Alors je vis tous ceux que j’avais entendus auparavant blâmer la roideur de Glanville ou rire de son excentricité, ouvrir la bouche toute grande pour se congratuler eux-mêmes de leur pénétration qui leur avait fait depuis longtemps admirer le talent de Glanville et prédire ses succès. Je quittai la « turba Remi sequens fortunam, » j’étais dans un état d’agitation fébrile.
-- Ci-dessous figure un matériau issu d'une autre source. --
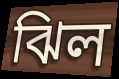
ঝিল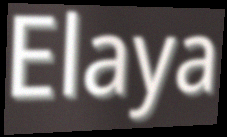
Elaya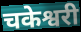
चकेश्वरी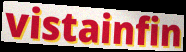
vistainfin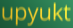
upyukt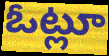
ఓట్లూ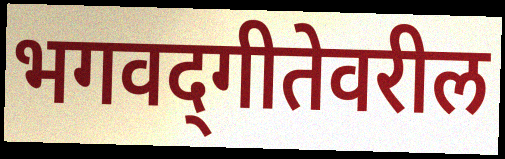
भगवद्‌गीतेवरीलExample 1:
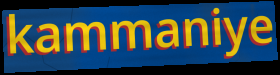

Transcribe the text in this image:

kammaniye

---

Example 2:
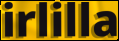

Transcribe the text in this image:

irlilla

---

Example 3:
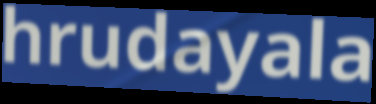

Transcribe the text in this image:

hrudayala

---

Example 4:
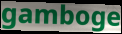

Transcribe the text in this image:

gamboge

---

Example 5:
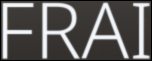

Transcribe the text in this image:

FRAI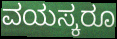
ವಯಸ್ಕರೂ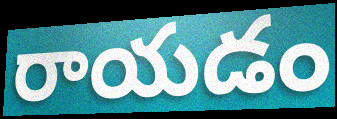
రాయడం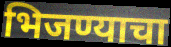
भिजण्याचाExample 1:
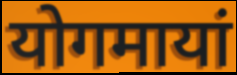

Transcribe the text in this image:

योगमायां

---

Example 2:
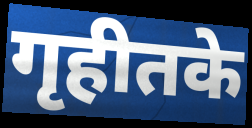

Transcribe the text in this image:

गृहीतके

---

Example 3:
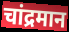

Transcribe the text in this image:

चांद्रमान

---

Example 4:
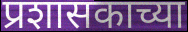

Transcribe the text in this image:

प्रशासकाच्या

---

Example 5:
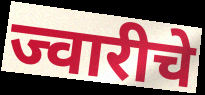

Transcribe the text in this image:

ज्वारीचे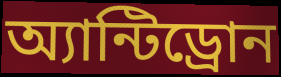
অ্যান্টিড্রোনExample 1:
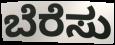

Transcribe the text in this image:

ಬೆರೆಸು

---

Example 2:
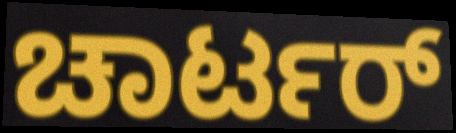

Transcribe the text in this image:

ಚಾರ್ಟರ್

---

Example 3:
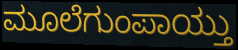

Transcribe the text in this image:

Ceux qui savent ce que c’est que d’apprendre inopinément la nouvelle d’un grand succès remporté par un homme pour lequel on a une vive affection, mais dont le succès même se trouve en lutte avec un autre intérêt qui vous tient au cœur, comprendront dans quel trouble d’esprit je me trouvais. L’air était froid et piquant ; je boutonnais mon habit, lorsque j’entendis une voix qui disait : « vous perdez votre gant, monsieur Pelham. »
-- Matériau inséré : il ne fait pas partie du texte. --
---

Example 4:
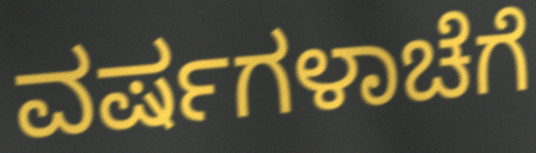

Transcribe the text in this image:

ವರ್ಷಗಳಾಚೆಗೆ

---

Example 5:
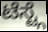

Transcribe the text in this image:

ಟೆಸ್ಟ್ಗೆ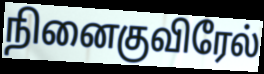
நினைகுவிரேல்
L’homme qui me parlait ainsi était M. Thornton. Je le remerciai froidement de sa civilité, et je continuai ma route, mais il ne me laissa pas partir et me dit : « Si vous allez par Pall Mall je puis vous tenir compagnie pendant quelques minutes. »

Je le saluai avec une certaine hauteur ; mais comme je ne perds jamais une occasion de connaître plus à fond le caractère des gens, je lui dis que je serais heureux de l’avoir pour compagnon de route, autant que cela ne le dérangerait pas de son chemin.

« Il fait grand froid ce soir, M. Pelham, me dit-il au bout de quelques instants. J’ai dîné chez Hatchett, avec une vieille connaissance de Paris. Je suis bien fâché de ne pas vous avoir vu plus souvent en France, mais j’étais si occupé avec mon ami M. Warburton. »

En prononçant ce nom, Thornton me regarda en face, puis il ajouta : « À propos, je vous ai vu avec sir Réginald Glanville l’autre jour ; vous le connaissez, beaucoup, je suppose.